Vinte ou trinta anos atrás, a internet era anunciada como o portal de entrada da humanidade, em escala global, na era informacional. A democratização do acesso à informação e o compartilhamento de saberes traria à Ciência envergadura suficiente para superação de dogmas e tabus, da mesma forma que a construção de uma sociedade em redes, multiconectada e descentralizada, tenderia a combater tiranias e autoritarismos.
As distopias de um futuro dominado por máquinas de escravidão e alienação do ser humano, entretanto, parecem ter se misturado ao futuro promissor que se materializa hoje, no século XXI, com nosso testemunho sobre negacionismo científico, revisionismo histórico, fundamentalismo ideológico e o (quase) triunfo da pós-verdade e de fake news sobre o senso crítico e o pensamento libertário. Isso porque as infovias são apenas meios, ferramentas, e não fins ou soluções.
Mesmo diante da ascensão das mídias digitais e dispositivos eletrônicos, os livros físicos, tantas vezes censurados, queimados e destruídos por projetos perversos de controle e alienação sociocultural, se erguem como uma espécie de pilar edificante de civilizações que buscam se orientar pelo conhecimento e pela razão, resistindo à manipulação algorítmica de bots e inteligência artificial em redes sociais e à doutrinação propagada em palanques e altares, representando alguma forma de materialidade mais duradoura e confiável na modernidade líquida que escorre pelas telas brilhantes em nossas mãos.
Essa tecnologia analógica milenar continua fascinante!

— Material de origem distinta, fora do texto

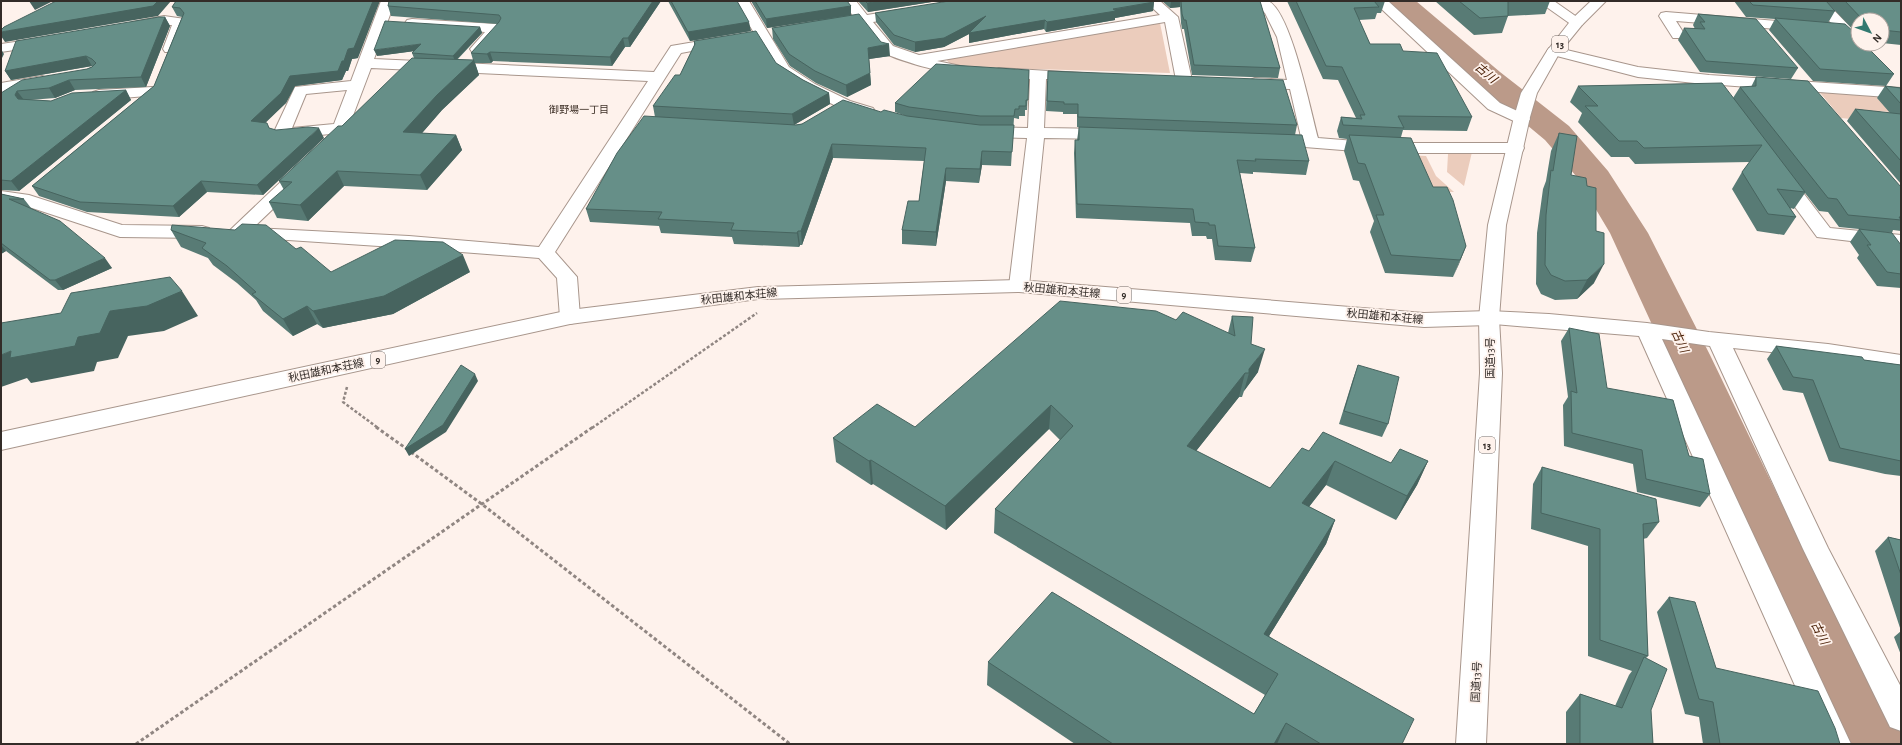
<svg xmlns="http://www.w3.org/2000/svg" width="1902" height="745" font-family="'Alegreya Sans','Noto Sans JP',sans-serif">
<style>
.green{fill:#ebccbc}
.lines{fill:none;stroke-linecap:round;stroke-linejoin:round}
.river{fill:#bb9a89;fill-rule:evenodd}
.minor-casing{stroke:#a8968c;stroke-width:2}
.major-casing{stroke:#a8968c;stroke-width:2}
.highway-casing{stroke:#a8968c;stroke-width:2}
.path-far1{stroke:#908682;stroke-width:2.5;stroke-dasharray:3 2;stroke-linecap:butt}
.path{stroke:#908682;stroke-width:3;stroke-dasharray:3.5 2.5;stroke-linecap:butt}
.minor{fill:#fff;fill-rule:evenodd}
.major{fill:#fff;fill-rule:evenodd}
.highway{fill:#fff;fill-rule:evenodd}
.wall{fill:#587b75}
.shaded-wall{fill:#47645f}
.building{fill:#668f88;stroke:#47645f}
.labels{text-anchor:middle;stroke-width:3.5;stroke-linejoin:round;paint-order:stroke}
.shield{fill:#fef2ec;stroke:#706763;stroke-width:1}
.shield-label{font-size:10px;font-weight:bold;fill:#332c28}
.far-neighbourhood-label{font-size:10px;fill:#3e3027;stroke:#fef2ec}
.street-label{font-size:11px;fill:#332c28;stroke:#fef2ec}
.water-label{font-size:12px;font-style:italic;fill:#461b00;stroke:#fef2ec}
</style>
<rect width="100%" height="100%" fill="#fef2ec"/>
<path class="green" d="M1160,23L1170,73L962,67L951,65L944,57Z
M1817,89L1901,97V113L1880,111L1890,123L1841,118Z
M1472,152L1464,186L1447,172L1448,154Z
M1407,155L1426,156L1436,176L1454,192L1421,191Z"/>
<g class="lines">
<path class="river" d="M1386,1H1416L1500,72L1569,126L1608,171L1648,233L1710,355L1805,552L1898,724L1901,732V744H1845L1757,560L1666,355L1610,233L1576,176L1545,140L1478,84L1390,7Z"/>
<defs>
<path id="minor" d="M381,1H395L374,59L654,72L671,46L724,37L729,38L731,41L729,44L724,45L681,53L555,252L577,277L580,317L577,322L570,324L563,322L560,317L557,278L539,258L409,248L242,237L236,239L229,237L227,233L329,136L330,134L281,139L275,138L273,134L295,87L351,81ZM371,68L648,81L539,247L409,236L253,228L343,142ZM347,90L334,124L292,128L306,94Z
M735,1H749L789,67L815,84L850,101L873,108L875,111L873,114L867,116L838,107L805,90L778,73Z
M842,1H856L867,15L904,9L909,10L911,13L909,16L873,22L893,46L919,55L1160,15L1145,1H1160L1178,17L1192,80L1189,83L1184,85L1179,83L1176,80L1165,22L937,61L970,68L973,71L970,74C956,78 898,60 884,53C877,49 866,31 860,24L834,28L829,27L827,24L829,21L854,17Z
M1252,1C1257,1 1264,0 1268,1C1291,11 1311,113 1318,138L1380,143H1516L1522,144L1524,148L1522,152L1516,153H1380L1267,144L1265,140L1267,136L1273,135L1301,137L1290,89L1255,88L1250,86L1247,83L1250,80L1255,78L1287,80L1277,37L1265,13Z
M1373,1H1388L1500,103L1528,116L1530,119L1528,122L1522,124L1516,122L1488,109Z
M1538,1H1554L1584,22L1582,25H1572Z
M1811,1H1825L1858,35V44H1866L1864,48H1854Z
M1666,12L1801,23L1806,24L1808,27L1806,30L1801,31L1676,21L1685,35L1683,38H1673L1659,16L1661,13Z
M164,16L185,19L187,22L177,49L175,52H165L163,49L172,25C159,24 145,31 133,28L131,25L133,22Z
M412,19L496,24L501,25L503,28C496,38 485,55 472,52L470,49L485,32L407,26L405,23L407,20Z
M43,38L48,39L50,42L48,45L1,52V44Z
M1554,47L1638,67L1709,75L1901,88V98L1721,85L1738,108L1736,111C1721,115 1712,95 1704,84L1638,77L1549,54L1547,51L1549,48Z
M999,68L1082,73L1085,76L1082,79H1046L1044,128L1107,129L1113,130L1115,134L1113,138L1107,139L1044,138L1029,286L1026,290L1019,292L1012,290L1009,286L1027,138L984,137L978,136L976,132L978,128L984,127L1028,128L1030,79L994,76L991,73L994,70Z
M42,76L47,78L50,81L47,84L1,93V83Z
M152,87L158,89L160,92L158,95L99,100L93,98L91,95L93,92L99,90Z
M1782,172L1788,173L1830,228L1901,235V247L1817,237L1773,177L1776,173Z
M1,191L29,195L122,225L202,226L209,228L211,232L209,236L202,238L120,237L20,204L1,201Z
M1489,311L1549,314L1647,323L1709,332L1828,344L1901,355V369L1828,358L1733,348L1828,548L1901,687V731L1890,727L1803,549L1710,346L1662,339L1851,744H1821L1639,336L1482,323L1479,318L1482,313Z"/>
<path id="major" d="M1019,280L1424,313L1489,311L1496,313L1499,318L1496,323L1489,325L1424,327L1019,292L758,299L570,324L1,450V432L570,310L758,287Z"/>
<path id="highway" d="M1591,1H1606L1582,25L1560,52L1537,93L1530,117L1506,225L1499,318L1502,373L1486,744H1456L1480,373L1479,318L1488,225L1514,117L1521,93L1547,51L1572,19Z"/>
</defs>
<use href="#minor" class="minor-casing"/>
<use href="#major" class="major-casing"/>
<use href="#highway" class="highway-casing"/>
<path class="path-far1" d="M347,387L343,402L378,428
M592,428L757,313"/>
<path class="path" d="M376,427L407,449
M411,452L483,505L790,744
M136,744L593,427"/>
<use href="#minor" class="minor"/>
<use href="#major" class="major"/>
<use href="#highway" class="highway"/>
</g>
<path class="wall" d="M176,1L358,58L352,59L348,71H346L342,80L295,86L286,103L265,122L270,129L324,138L263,195L207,192L179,217L87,212L39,196L32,186L154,86L182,17L177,16L172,7Z
M389,1H661L630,47H625L612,66L493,61L491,63H475L479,75L442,110L422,133L456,135L462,150L427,190L344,186L308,221L277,218L269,202L284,190L279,181L342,126L414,58L412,53L414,51L377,56L480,27L482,33L457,60H473L471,53L498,24L391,16L388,6Z
M668,1H737L751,31L690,41Z
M751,1H847L851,6V15L890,56L869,59L871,85L847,97L816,83L790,66L773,39L772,28L825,19L767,28Z
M858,1H938L868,12Z
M1162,1H1260L1280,68L1278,78L1192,75L1184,29H1182L1181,23L1180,7L1170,8Z
M1287,1H1385L1381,13H1377L1375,19L1359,20L1370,44L1403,51L1472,117L1467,131L1403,130L1401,137L1433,187L1466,246L1453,277L1385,273L1370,232L1374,221L1359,181L1353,180L1344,151L1347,139L1339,138L1337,131L1341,117L1356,118L1338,80L1323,79Z
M1435,1H1550L1545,14L1508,16L1502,33L1474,35Z
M1734,1H1826L1835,11L1828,23L1854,32L1853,33L1894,74L1886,86L1813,81L1769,30L1775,19L1746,17Z
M1826,1H1901V45L1882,43V20H1858V35Z
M1154,2L1153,11L1115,18V20L1046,32L1044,29L969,43V34L944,47L915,52L894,45L876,22L875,13Z
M1698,14L1798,68L1791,79L1700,72L1678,40L1684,28L1695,29L1693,25Z
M165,17L170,26L146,87L75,90L55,98L30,100L51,101L126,90L131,100L19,191L1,190V93L87,69L93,66H92L11,80L5,71Z
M694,41L776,63L803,80L829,93L830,104L794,125L881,112L909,117L895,112V103L1029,70L1027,110H1025V116H1019V119L1014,118L1011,166L982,165L979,183L946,181L936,246L902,244V230L919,201L924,161L833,158L802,245H800L799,247L734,244L732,237L661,233L659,226L590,222L586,209L655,117L653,106L680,75L694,46Z
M1756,77L1901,187V231L1893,230L1892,233L1861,230L1901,245V288L1877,286L1857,258L1859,255L1850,242L1859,229L1839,227L1828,212L1819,211L1805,193L1794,209L1790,208L1796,217L1784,235L1757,231L1732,189L1742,172L1750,162L1635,164L1629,157H1611L1578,122L1582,113L1570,102L1578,86L1733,98L1740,87H1751Z
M1047,81L1297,125L1295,135L1309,161L1306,175L1253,172V174L1240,173L1255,248L1251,262L1215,260L1212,239H1207L1206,236H1192L1190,223L1076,218L1074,153L1075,140H1077L1079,127H1077V114H1063V112L1046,111Z
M1885,86L1901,88V184L1847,121L1855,109L1890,113L1877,98Z
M1559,133L1571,175L1594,283L1577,299L1555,300L1541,294L1536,284L1537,233L1543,189L1546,181L1551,151Z
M1,194L24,199L31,208L112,268L63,290H58L6,251L1,254Z
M171,230L296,249L331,272H470L393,314L323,328L317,324L293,336L263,311L256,300L237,283L213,265L208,258L181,247Z
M1232,316L1251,344L1258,372L1244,391L1242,397H1239L1196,451L1270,488L1309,451L1391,463L1428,461L1417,485L1396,520L1326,485L1309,507L1335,520L1326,544L1269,636L1402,744H1075L987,685L988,662L1254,714L1265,695L994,533L995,509L1060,440L1049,429L946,530L873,484L871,485L836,462L833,438L915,427L1176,320L1228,333Z
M1569,328L1607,388L1689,456L1710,494L1700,507L1637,492L1633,464L1564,446L1563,405L1568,397L1561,341Z
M1776,346L1864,360L1901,365V476L1885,474L1829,461L1803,393L1783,390L1767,359Z
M1358,365L1388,424L1382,437L1339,424L1353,379Z
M1542,467L1659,522L1647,538L1643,539L1648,656L1646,658L1653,744H1566V712L1580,694L1615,706L1629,675L1632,671L1588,656V546L1531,529L1533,484Z
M1888,537L1901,540V655L1894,637L1901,631L1875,551Z
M1669,597L1716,668L1840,744H1703L1699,717L1685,714L1657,612Z"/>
<path class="shaded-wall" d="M29,1H53L35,10Z
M158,1H171L158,16L5,42L1,36V32Z
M373,1H380L358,58L352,59L348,71H346L342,80L295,86L286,103L257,131L251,121L290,76L342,61Z
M653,1H661L630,47L628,38Z
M881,1H938L868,12L867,3Z
M1171,1H1180V7L1170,8Z
M1154,2L1153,11L1115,18V20L1046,32L1047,22Z
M851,6V15L767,28L766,19Z
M986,16L1045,20L1044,29L969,43V34L944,47L915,52V42Z
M165,17L170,26L146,87L141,77Z
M749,22L751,31L690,41L688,32Z
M480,27L482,33L455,61L453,56Z
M623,38L625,47L612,66L610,57Z
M421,44L423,50L377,56L374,50Z
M889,44L890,56L869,59L868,48Z
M1,49L4,54L1,60Z
M490,52L493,61L491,63L487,54Z
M86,56L92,66L11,80L5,71Z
M474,60L479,75L442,110L410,147L403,132L437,95Z
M870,73L871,85L847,97L846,85Z
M69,80L75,90L55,98L49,88Z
M126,90L131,100L19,191L11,181Z
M17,91L24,100L22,105L15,95Z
M829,93L830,104L794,125L792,114Z
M319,128L324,138L263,195L257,185Z
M456,135L462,150L427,190L420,175Z
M832,144L833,158L802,245L801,231Z
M982,151V165L979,183L980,169Z
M946,168V181L936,246V232Z
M337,171L344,186L308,221L300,205Z
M201,181L207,192L179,217L173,206Z
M798,231L800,245L799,247L797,233Z
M1,245L6,251L1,254Z
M1466,246L1459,264L1453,277L1460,260Z
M463,255L470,272L393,314L323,328L313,311Z
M105,258L112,268L63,290L55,280Z
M1604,264L1594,283L1577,299L1587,280Z
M182,291L198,316L164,331L128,336L118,358L97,362L94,371L31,383L27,378L1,387V355L11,351L78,337L110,311Z
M307,306L317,324L293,336L283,319Z
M1265,349L1258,372L1244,391L1249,373V369Z
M1245,373L1239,397L1181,470L1187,446Z
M475,374L478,381L446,432L409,456L405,449Z
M1051,405L1049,429L946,530L945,506Z
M871,460L873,484L871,485L869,461Z
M1335,461L1326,485L1293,527L1302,503Z
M1428,461L1417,485L1396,520L1407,496Z
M1335,520L1326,544L1256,657L1264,634Z
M1286,723L1277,744H1274Z"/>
<path class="building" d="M56,1H158L153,6L1,32V30L4,27Z
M176,1H373L354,48L348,49L344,61H342L338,71L290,76L281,93L251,121L267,123L269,128L276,130L308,127L319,128L257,185L201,181L173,206L80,202L32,186L154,86L184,13L180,8L172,7Z
M389,1H653L628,38H623L610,57L490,52L487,54L471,53L499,22L501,18L499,15L388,6Z
M671,1H737L749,22L688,32Z
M755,1H847L851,6L766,19Z
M865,1H881L867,3Z
M949,1H1154V2L1113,9L1116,11L1047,22L1045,20L969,33L986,16L944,38L915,42L894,35L875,13Z
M1181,1H1260L1280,68L1194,65L1186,20H1184L1182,14Z
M1296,1H1374L1379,7L1354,8L1370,44H1400L1403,51L1437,53L1472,117L1398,116L1404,128L1343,125L1341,117L1362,119L1360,115H1365L1342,67L1326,66Z
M1459,1H1508V16L1480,18Z
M1749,1H1826L1835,11L1753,5Z
M1845,1H1901V32L1882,30V20H1863Z
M859,14L881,42L889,44L868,48L870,73L846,85L815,71L789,54L772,28Z
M1698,14L1756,19L1798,68L1706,61L1684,28L1705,29L1700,22H1705Z
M159,17H165L141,77L69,80L49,88L17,91L15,95L18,99L51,101L72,93L126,90L11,181L1,180V93L22,80L87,69L92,67L96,63L92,59L86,56L5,71L16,41Z
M1775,18L1845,24L1854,32H1852L1858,38V44H1864L1894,74L1820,69Z
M385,21L480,27L453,56L412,53L421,44L374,50Z
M756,31L776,63L803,80L829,93L792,114L653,106L675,75H680L695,44L694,41Z
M412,58L474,60L437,95L403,132L456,135L420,175L337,171L300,205L269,202L292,182L279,181L338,126H342Z
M936,64L1029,70L1028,100H1026V106H1019V109H1015L1014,116H980L909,107L895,103Z
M1048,71L1283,80L1297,125L1078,117V104H1064V102L1047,101Z
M1756,77L1808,81L1901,187V217H1899L1901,220L1848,215L1837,199L1828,198L1740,87L1756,86Z
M1722,83L1805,192L1777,189L1796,217L1768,214L1742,172L1762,145L1644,148L1637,141H1619L1585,106H1598L1578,86Z
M1885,86L1901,88V104Z
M843,100L881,112L884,110L907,116L980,125H1014L1012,152L982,151L980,169L946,168L936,232L902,230L908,201H919L926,148L832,144L801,231H798L797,233L731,230L734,223L658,219L662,212L586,209L617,153L644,116L796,125L802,124Z
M1855,109L1901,114V161Z
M1079,127L1302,135L1309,161L1255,159L1256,161L1237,160L1255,248L1218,246L1215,225H1209V223L1195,222L1193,209L1077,204L1075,140H1079Z
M1559,133L1577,136L1571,175L1586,178L1587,186L1596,188V231L1604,233V264L1587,280L1565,281L1551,275L1545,265L1546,215L1551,170L1553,171Z
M1349,135L1411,138L1433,187H1447L1453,200L1466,246L1460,260L1391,255L1376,215H1384L1365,164L1358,163Z
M1,194L24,199H9L60,221L105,258L55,280H50L1,243Z
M242,224L266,225L296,249L301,247L331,272L395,240L443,242L463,255L384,296L313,311L307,306L283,319L252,294L256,292L227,266L202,248L206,243L171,230L172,225L235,230Z
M1859,229L1892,233L1901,245V274L1887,272L1867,245H1871Z
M170,277L182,291L147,306L110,311L100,333L78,337L75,346L10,358L11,351L1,355V323L61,313L71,293Z
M1060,301L1156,311L1176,320L1183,312L1235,336L1232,316L1253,317L1251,344L1265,349L1249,369V373H1245L1187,446L1270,488L1302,448L1309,451L1323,432L1391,463L1400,449L1428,461L1407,496L1335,461L1302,503L1335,520L1264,634L1414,719L1402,744H1321L1286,723L1274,744H1113L988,662L1052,592L1254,714L1278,674L995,509L1073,426L1051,405L945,506L871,460L869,461L833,438L877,404L915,427Z
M1569,328L1599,334L1607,388L1673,400L1689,456L1703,459L1710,494L1646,479L1642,450L1572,433L1571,391L1577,393Z
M1776,346L1862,357L1864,360L1901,365V461L1840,448L1813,380L1793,377Z
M461,365L475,374L443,425L405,449Z
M1358,365L1399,377L1388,424L1344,411Z
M1542,467L1656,499L1659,522L1643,524L1648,656L1600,640V529L1541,513Z
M1888,537L1901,540V575Z
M1669,597L1695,602L1716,668L1818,691L1835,728L1840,744H1720L1713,702L1699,699Z
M1644,657L1667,669L1651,710L1653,744H1580V694L1622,708Z"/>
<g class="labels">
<g class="shield">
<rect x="1552" y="36" width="16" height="16" rx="3"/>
<rect x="1117" y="287" width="14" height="16" rx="3"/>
<rect x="371" y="352" width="14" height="16" rx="3"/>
<rect x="1479" y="437" width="16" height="16" rx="3"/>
</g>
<g class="shield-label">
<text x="1560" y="48">13</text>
<text x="1124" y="299">9</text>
<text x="378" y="364">9</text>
<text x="1487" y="449">13</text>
</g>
<g class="far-neighbourhood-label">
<text x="579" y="113">御野場一丁目</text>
</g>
<g class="street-label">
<text transform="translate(1062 290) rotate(5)" y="4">秋田雄和本荘線</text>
<text transform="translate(739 296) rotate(-6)" y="4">秋田雄和本荘線</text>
<text transform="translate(1385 316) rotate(5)" y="4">秋田雄和本荘線</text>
<text transform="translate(1490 358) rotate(-90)" y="4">国道13号</text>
<text transform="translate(326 370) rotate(-12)" y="4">秋田雄和本荘線</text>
<text transform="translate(1476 682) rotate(-87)" y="4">国道13号</text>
</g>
<g class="water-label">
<text transform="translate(1486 73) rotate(40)" y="4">古川</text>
<text transform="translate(1680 341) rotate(65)" y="4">古川</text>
<text transform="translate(1820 633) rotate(63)" y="4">古川</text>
</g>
</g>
<rect width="1902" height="745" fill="none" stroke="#332c28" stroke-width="4"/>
<g transform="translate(1870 32) rotate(131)"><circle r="19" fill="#fef2ec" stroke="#ada39e"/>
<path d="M0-3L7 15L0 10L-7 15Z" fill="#327970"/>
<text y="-6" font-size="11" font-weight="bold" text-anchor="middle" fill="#332c28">N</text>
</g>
</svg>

Quem lê, sabe: é indescritível a sensação de correr os dedos pelas páginas de um livro que chega até nós como um universo novo a ser desvendado. A textura do papel e as cores que nascem do contato entre a tinta e as folhas jamais poderão ser simuladas por tabletes ou smartphones. Muito menos o perfume desses pequenos tesouros, que são os livros, quer sejam novos, recém-impressos, ou antigos, colecionando aromas e marcas que os tornam únicos, quase dotados de personalidade.
Como uma fotografia do tempo-espaço, desenhado em certas circunstâncias e a partir da perspectiva de mentes brilhantes, inquietas, curiosas, indignadas, inspiradoras, perturbadas, ambiciosas (e tantos adjetivos que poderiam descrever autoras e autores), os livros físicos, mais do que nunca, funcionam como fendas que se abrem entre o real e o virtual, o físico e o digital, o efêmero e o permanente. As subjetividades contidas nas diferentes versões de mundo que percebemos ao atravessar universos transcritos em verso e prosa são produtos e produtoras da humanidade expressa por nossos desejos e necessidades, sonhos e intenções, medos e paixões. Entre epopeias, dramas, romances, poesia, manifestos e ciência, a arte literária tem poder catalisador de dar vida a mensagens subversivas, disruptivas e transformadoras.
E, apesar das enormes dificuldades deflagradas pela pandemia nos últimos anos, se manteve quase inabalável a presença dos livros na rotina das pessoas, inclusive as mais jovens, que são alvo frequente das armadilhas tecnológicas feitas para sequestrar tempo, energia e criatividade.
O livro pode ser um refúgio silencioso, um lugar de reflexão e até mesmo esconderijo. Mas quando viaja entre mãos e mochilas, estantes e prateleiras, transbordam para a coletividade, estimulando que todos e todas que por ele se deixaram encantar busquem o compartilhamento de ideias olho-no-olho e se engajem a influenciar o mundo real, exercendo cidadania nos lugares físicos onde habitam.
Mais do que isso: com poder muito maior que a própria internet, por se alimentarem de criatividade e imaginação, e não de eletricidade, possibilitam viajar por incontáveis realidades, criando caminhos espaço-temporais quase imune às manipulações e distorções tão comuns no ciberespaço, possibilitando a leitoras e leitores criar relações e significados entre aquilo que leem e aquilo que sentem sem a interferência invasiva de saqueadores de metadados, anúncios patrocinados e sugestões tendenciosas de consumo de conteúdo.
A quem almeja liberdade, difícil pensar num trajeto que não esteja repleto desse curioso objeto que chamamos de livro.
Luis Felipe Valle é professor universitário, geógrafo e mestre em linguagens, mídia e arte.